Devolva na íntegra, sem alterar nada, o trecho sobre Hemingway e o boxe.

## TRECHO SELECIONADO
——————————

Eles trocaram pancadas por uns instantes e atraíram curiosos até que, para contar vantagem, Hemingway disse: "Melhor pararmos agora, Tommy; qualquer instituição de caridade daria tudo para passar o chapéu aqui".

O escritor não se cansava de contar essa história –ele ficava mais hiperbólico a cada narrativa, segundo os ouvintes–, e a autora neozelandesa Lydia Monin resolveu recontá-la mais uma vez na biografia que escreveu em 2008 sobre Heeney, o único nativo do país que lutou pelo título de pesos-pesados.

Hemingway alegava ter dado conta do recado, mas no livro From Poverty Bay to Broadway, Monin conta que George Brown, dono de uma academia de Nova York, conhecido de "Papa" [apelido de Hemingway, criado pelo próprio], comentou que o único jeito de o escritor conseguir dar um soco em Heeney seria se o pugilista estivesse atolado na areia.

Figuras literárias são atraídas pelo pugilismo desde que o esporte nasceu. Charles Dickens foi um dos espectadores da primeira luta por um título mundial da história, na Inglaterra, em 1860, ao passo que autores como Jack London, Arthur Conan Doyle, Joyce Carol Oates e Norman Mailer (com o famoso romance The Fight) costumavam escrever sobre o lirismo brutal do esporte.

——————————

## TRECHOS DE DADOS
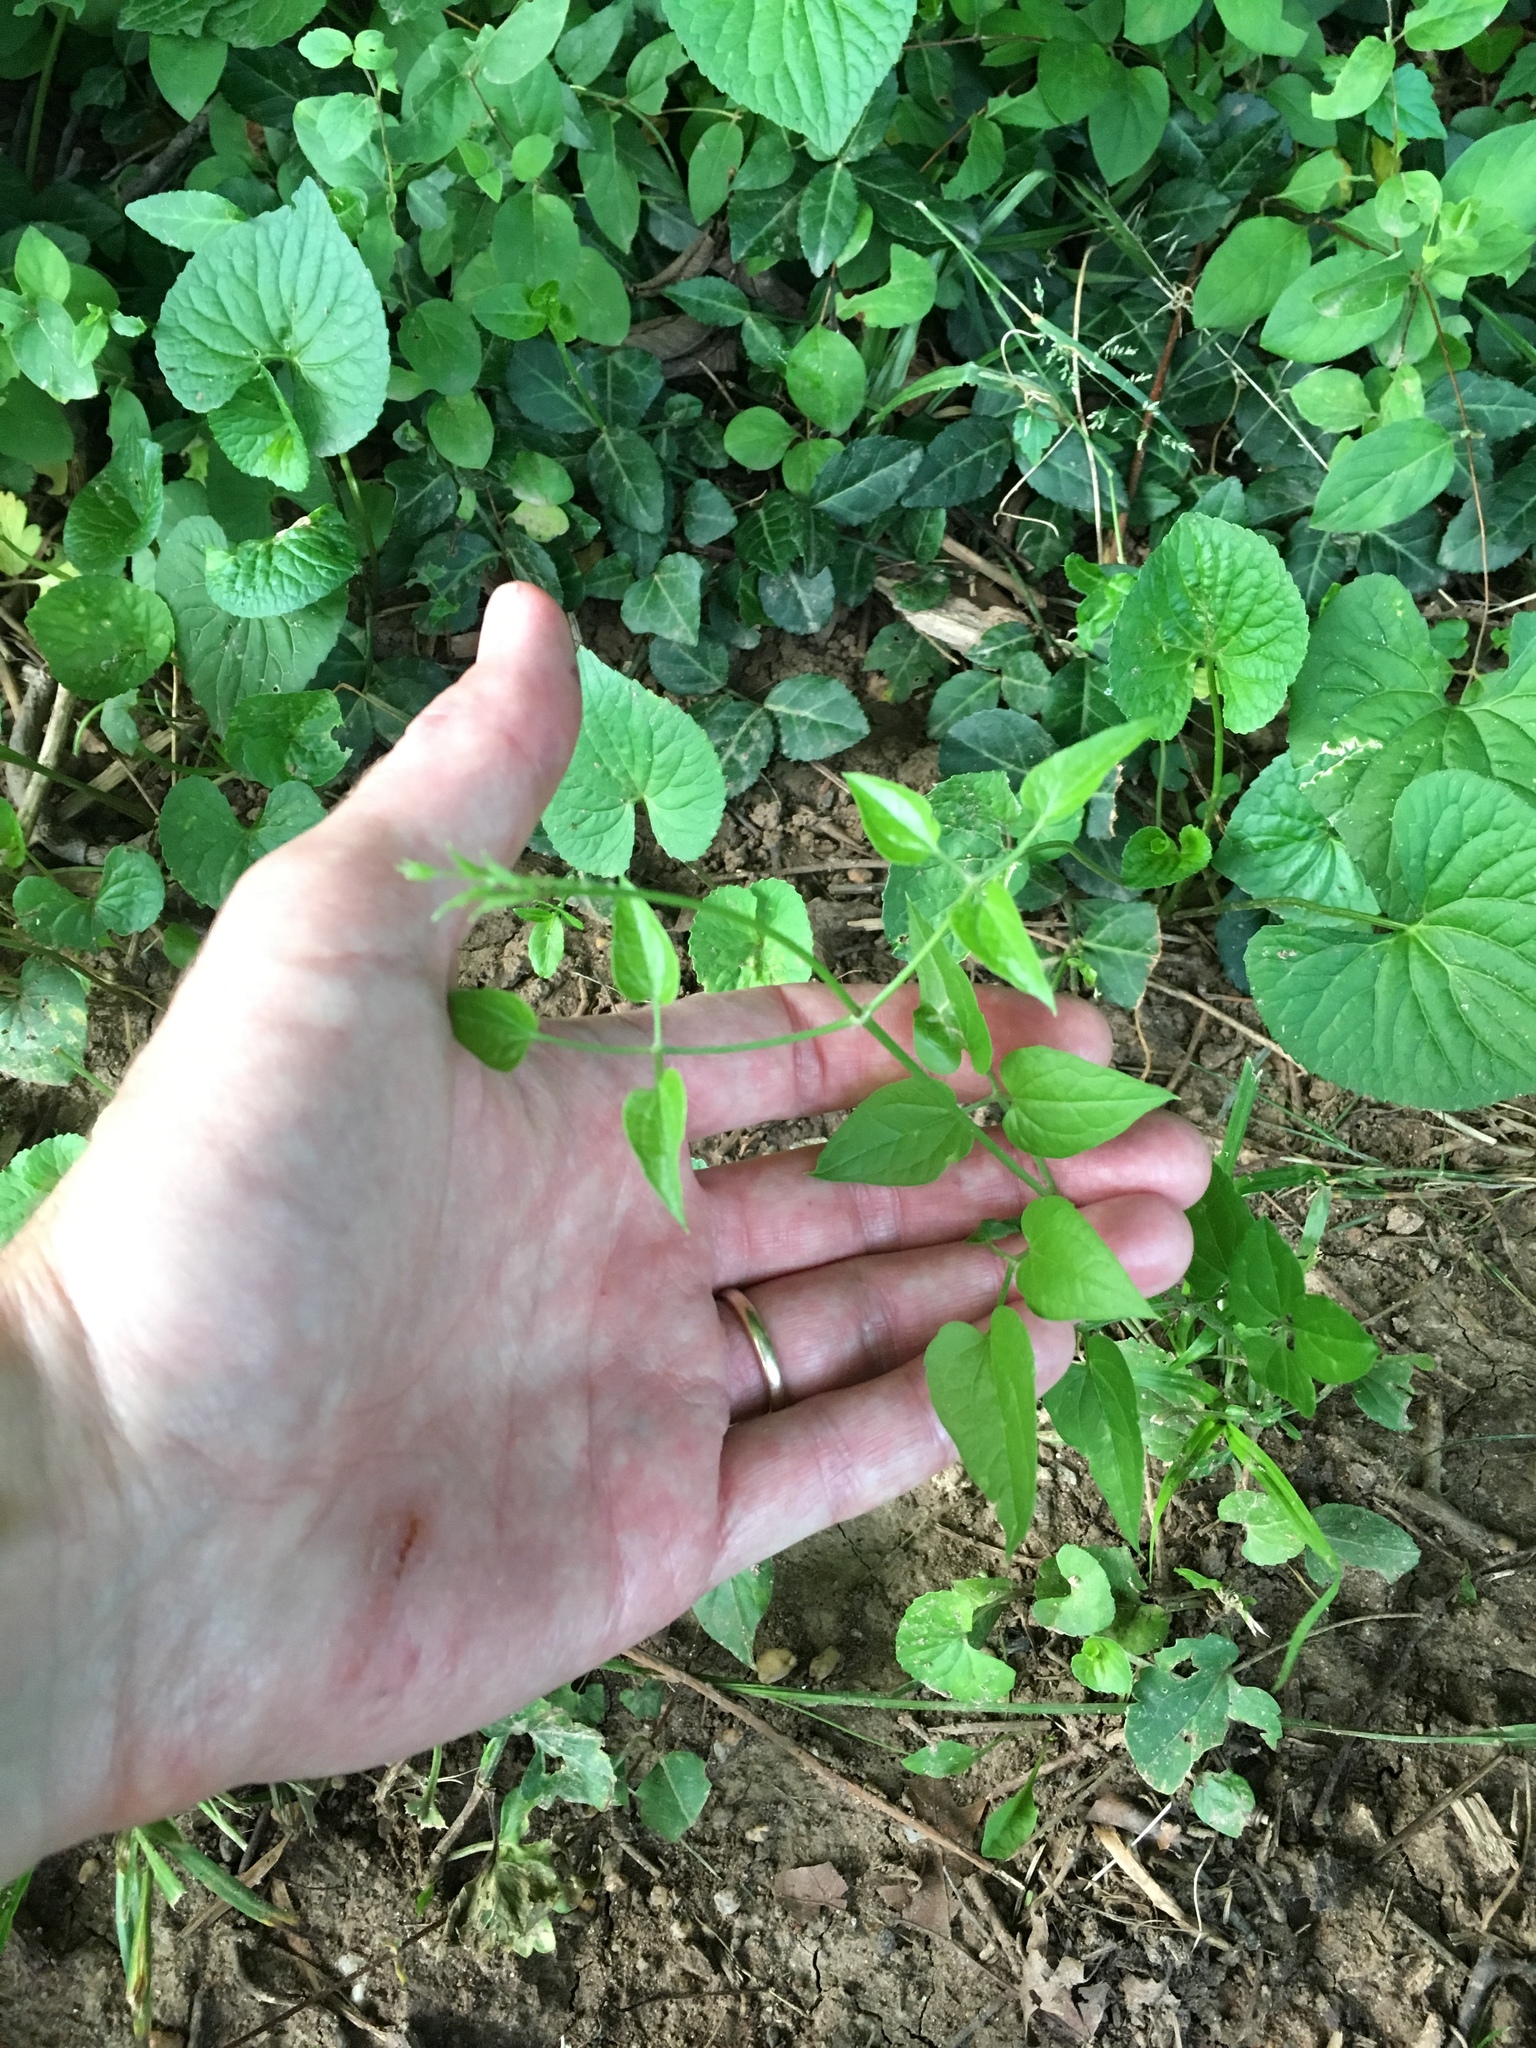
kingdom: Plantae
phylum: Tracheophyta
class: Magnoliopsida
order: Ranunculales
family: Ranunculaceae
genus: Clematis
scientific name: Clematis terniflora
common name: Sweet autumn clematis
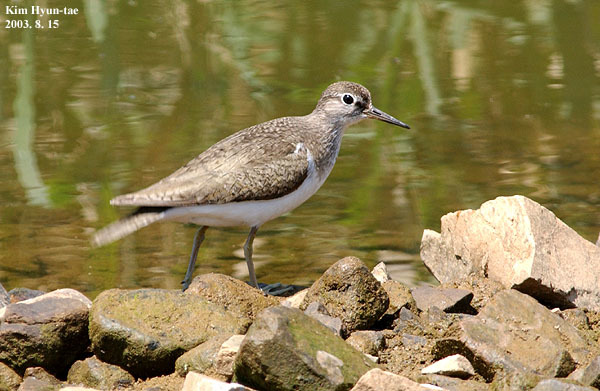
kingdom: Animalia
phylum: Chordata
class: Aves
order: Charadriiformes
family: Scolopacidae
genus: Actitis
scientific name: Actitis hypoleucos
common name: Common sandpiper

——————————

## SOLUÇÃO DO EXERCÍCIO
Eles trocaram pancadas por uns instantes e atraíram curiosos até que, para contar vantagem, Hemingway disse: "Melhor pararmos agora, Tommy; qualquer instituição de caridade daria tudo para passar o chapéu aqui".

O escritor não se cansava de contar essa história –ele ficava mais hiperbólico a cada narrativa, segundo os ouvintes–, e a autora neozelandesa Lydia Monin resolveu recontá-la mais uma vez na biografia que escreveu em 2008 sobre Heeney, o único nativo do país que lutou pelo título de pesos-pesados.

Hemingway alegava ter dado conta do recado, mas no livro From Poverty Bay to Broadway, Monin conta que George Brown, dono de uma academia de Nova York, conhecido de "Papa" [apelido de Hemingway, criado pelo próprio], comentou que o único jeito de o escritor conseguir dar um soco em Heeney seria se o pugilista estivesse atolado na areia.

Figuras literárias são atraídas pelo pugilismo desde que o esporte nasceu. Charles Dickens foi um dos espectadores da primeira luta por um título mundial da história, na Inglaterra, em 1860, ao passo que autores como Jack London, Arthur Conan Doyle, Joyce Carol Oates e Norman Mailer (com o famoso romance The Fight) costumavam escrever sobre o lirismo brutal do esporte.